Did you have any sense of a ticking clock?
Probably, but whenever I started to feel that way I just found something to do. Really, that’s how I dealt with most of the struggles of singleness. I kept busy.
Not with “busy work” per say, but traveling and working and helping others. I did a lot of disaster relief because I owned my own business and could leave on short notice. That’s actually where I built a lot of lasting friendships. Many of the guys who went with me and worked with me in some rough places around the world ended up being life-long friends.
Did you feel like there were a lot of questions marks on your relationship horizon, and if so, how did you deal with that?
Sure there were question marks. I have no idea how I dealt with them. Am I allowed to use the answer from the last question? That’s really all I can think of. I kept busy.
What do you feel like the hardest part of singleness was for you?

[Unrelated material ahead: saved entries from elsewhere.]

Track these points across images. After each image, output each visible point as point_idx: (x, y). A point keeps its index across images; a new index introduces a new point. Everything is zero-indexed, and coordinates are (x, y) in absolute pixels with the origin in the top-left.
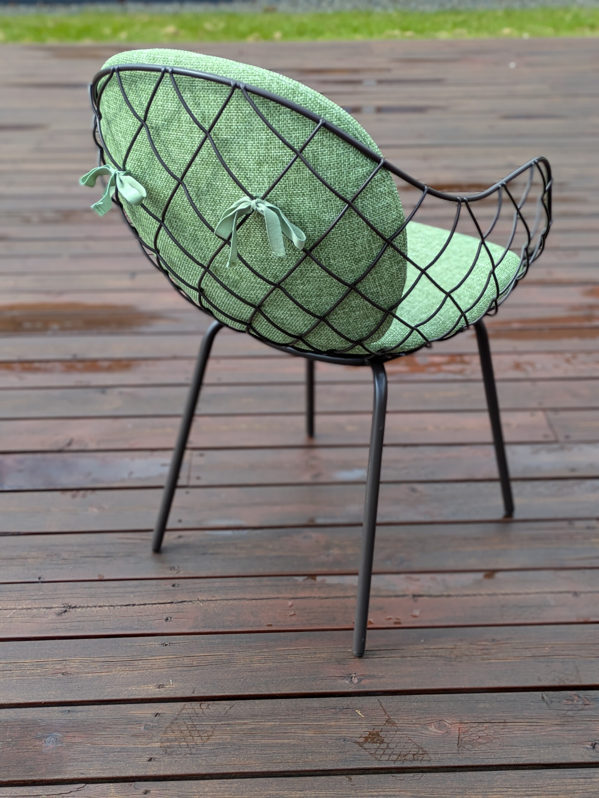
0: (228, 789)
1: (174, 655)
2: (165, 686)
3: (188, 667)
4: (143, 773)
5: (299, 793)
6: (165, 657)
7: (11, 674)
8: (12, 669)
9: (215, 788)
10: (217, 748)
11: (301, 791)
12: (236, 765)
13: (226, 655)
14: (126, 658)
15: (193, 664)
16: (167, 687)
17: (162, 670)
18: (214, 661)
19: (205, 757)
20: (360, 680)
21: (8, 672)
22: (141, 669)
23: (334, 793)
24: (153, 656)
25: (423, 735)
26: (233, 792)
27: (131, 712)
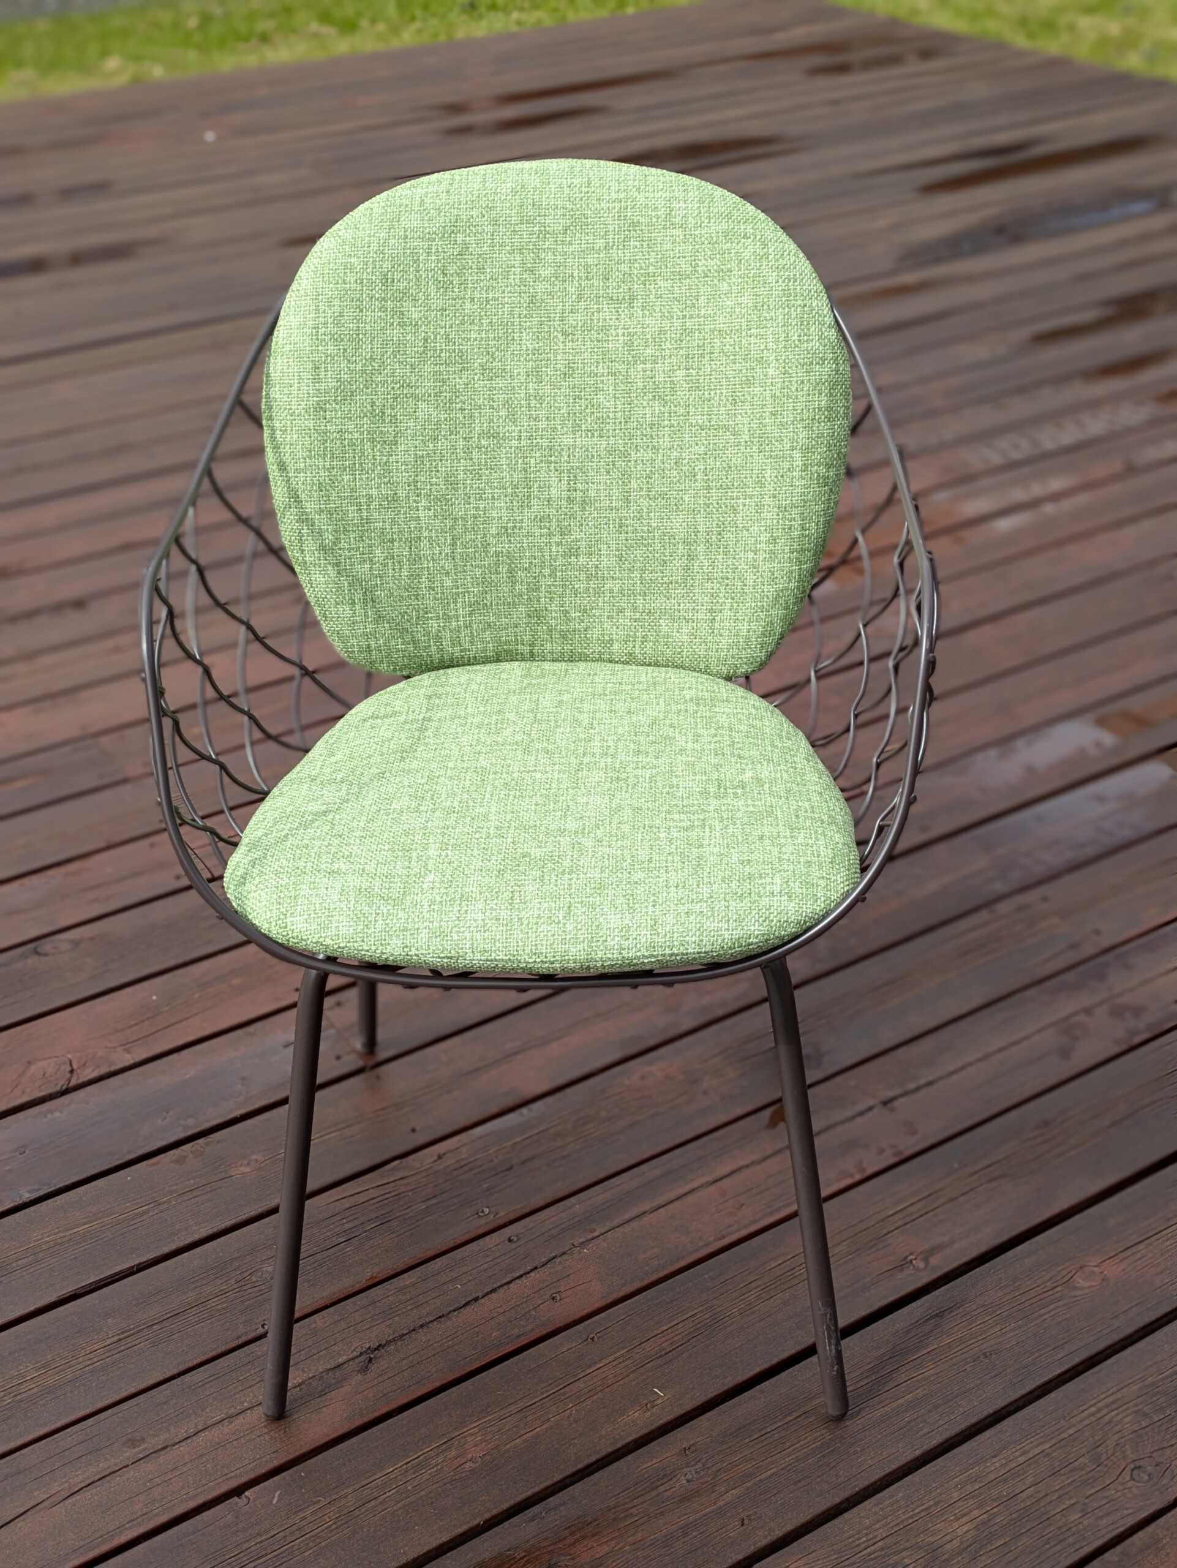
0: (895, 1506)
1: (623, 1348)
2: (656, 1403)
3: (661, 1356)
4: (752, 1548)
5: (996, 1460)
6: (611, 1358)
7: (381, 1503)
8: (376, 1495)
9: (876, 1513)
10: (824, 1456)
11: (994, 1457)
12: (873, 1467)
13: (702, 1311)
14: (549, 1388)
15: (664, 1349)
16: (659, 1401)
17: (626, 1380)
18: (692, 1330)
19: (819, 1477)
20: (926, 1260)
21: (373, 1503)
22: (590, 1394)
23: (1041, 1437)
24: (590, 1366)
25: (1078, 1298)
26: (907, 1506)
27: (643, 1467)
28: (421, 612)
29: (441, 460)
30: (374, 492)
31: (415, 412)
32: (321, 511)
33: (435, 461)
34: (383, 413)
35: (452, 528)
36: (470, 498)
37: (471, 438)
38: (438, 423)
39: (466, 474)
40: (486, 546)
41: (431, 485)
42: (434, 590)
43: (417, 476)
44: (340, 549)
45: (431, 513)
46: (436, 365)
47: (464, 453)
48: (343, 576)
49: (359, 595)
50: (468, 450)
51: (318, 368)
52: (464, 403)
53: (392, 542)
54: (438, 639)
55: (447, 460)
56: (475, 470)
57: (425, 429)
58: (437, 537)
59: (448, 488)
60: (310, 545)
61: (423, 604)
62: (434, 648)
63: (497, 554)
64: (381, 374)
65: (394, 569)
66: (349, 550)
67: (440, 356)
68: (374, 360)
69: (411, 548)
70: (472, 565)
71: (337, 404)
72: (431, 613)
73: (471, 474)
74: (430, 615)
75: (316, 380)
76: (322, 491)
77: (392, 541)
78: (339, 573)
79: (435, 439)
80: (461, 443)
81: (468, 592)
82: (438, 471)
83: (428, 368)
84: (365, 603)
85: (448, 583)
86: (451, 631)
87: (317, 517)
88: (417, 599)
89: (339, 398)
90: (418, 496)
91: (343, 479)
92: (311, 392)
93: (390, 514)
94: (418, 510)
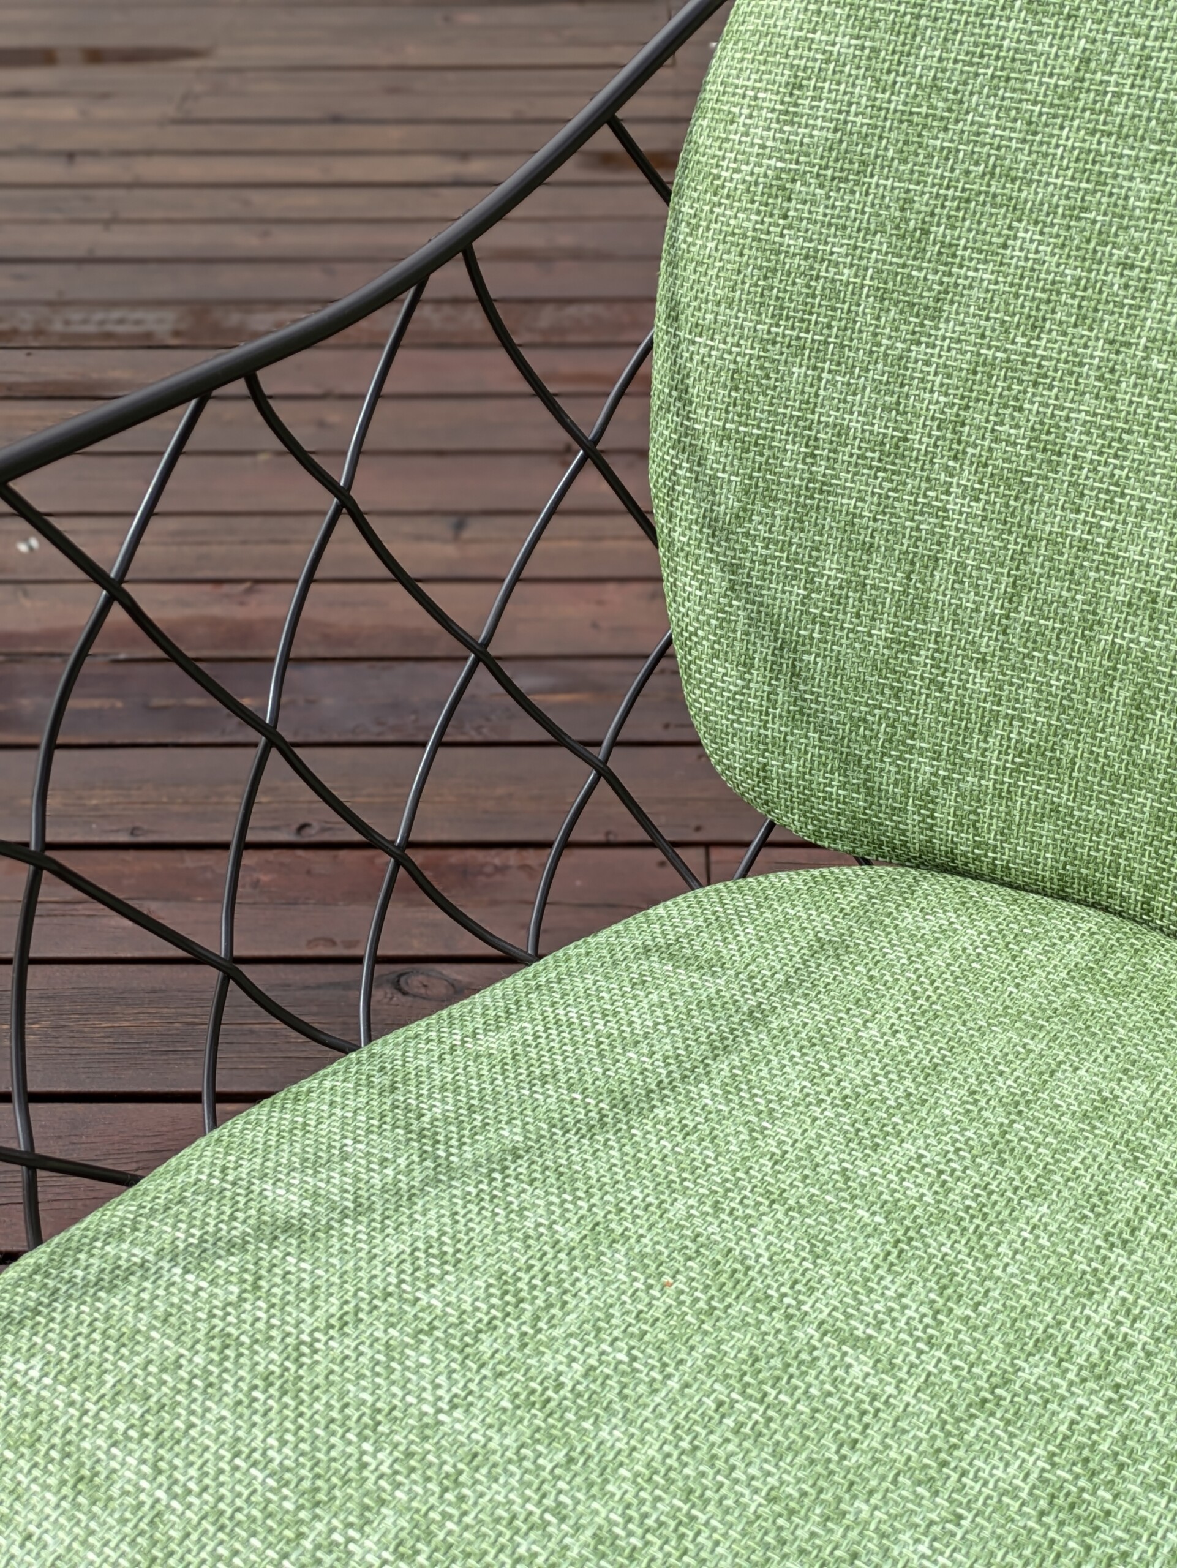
28: (901, 732)
29: (1036, 384)
30: (855, 422)
31: (1005, 246)
32: (725, 437)
33: (1020, 382)
34: (927, 232)
35: (1021, 558)
36: (1082, 495)
37: (1128, 345)
38: (1054, 288)
39: (1088, 433)
40: (1091, 624)
41: (996, 440)
42: (941, 691)
43: (967, 408)
44: (747, 535)
45: (977, 508)
46: (1093, 132)
47: (1100, 378)
48: (738, 599)
49: (762, 651)
50: (1109, 376)
51: (801, 87)
52: (1137, 250)
53: (869, 552)
54: (927, 800)
55: (1051, 388)
56: (1114, 429)
57: (1017, 296)
58: (979, 569)
59: (1033, 458)
60: (687, 507)
61: (907, 713)
62: (911, 819)
63: (1114, 652)
64: (946, 129)
65: (858, 616)
66: (767, 542)
67: (1109, 112)
68: (940, 89)
69: (909, 579)
70: (1046, 660)
71: (821, 186)
72: (922, 739)
73: (1103, 436)
74: (918, 744)
75: (788, 116)
76: (737, 389)
77: (869, 549)
78: (732, 589)
79: (1036, 326)
80: (1099, 351)
81: (1022, 719)
82: (1021, 409)
83: (1071, 137)
84: (775, 672)
85: (979, 683)
86: (961, 794)
87: (713, 447)
88: (897, 697)
89: (829, 172)
90: (955, 458)
91: (791, 374)
92: (769, 144)
93: (881, 484)
94: (948, 493)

Loneliness. No matter what friends I had, where I traveled, or what awesome thing I did—in the end, I went home alone.
I really had to come to peace with that. I had to learn to turn to Christ. I had to remember that this world isn’t our home anyway.
Did your singleness negatively affect your understanding of God’s love or your own self-worth?
I don’t think it affected my understanding of God’s love. I struggled with that at times, but it had nothing to do with singleness and everything to do with whether or not I was in relationship with Christ.
When I was giving Him precedence in my life, I knew I was loved because I spent time with Him and knew Him. When I ignored Him, I felt unloved because I wasn’t living in the knowledge of Him.
As for self-worth, that’s a little tricky. I had opportunity to be in relationships, but I knew what I wanted in a wife so I wasn’t going to date just anyone. So obviously, I had self-worth. However, when things didn’t turn out how I expected them to (I did date some and it didn’t go anywhere)—it was easy to feel like I wasn’t good enough.
But like I said, those kinds of feelings aren’t fixed by marriage. Yes, I married someone better than I could have even dreamed, and yes, it was worth the wait, and yes, she likes me and that’s awesome. But I still have to deal with feeling that I’m not good enough in other areas. That struggle didn’t leave with our wedding.
So in the end, I either find my identity in Christ, or I don’t. Marriage or singleness has nothing to do with it.
A huge thank you to Amos for taking the time to share his perspective!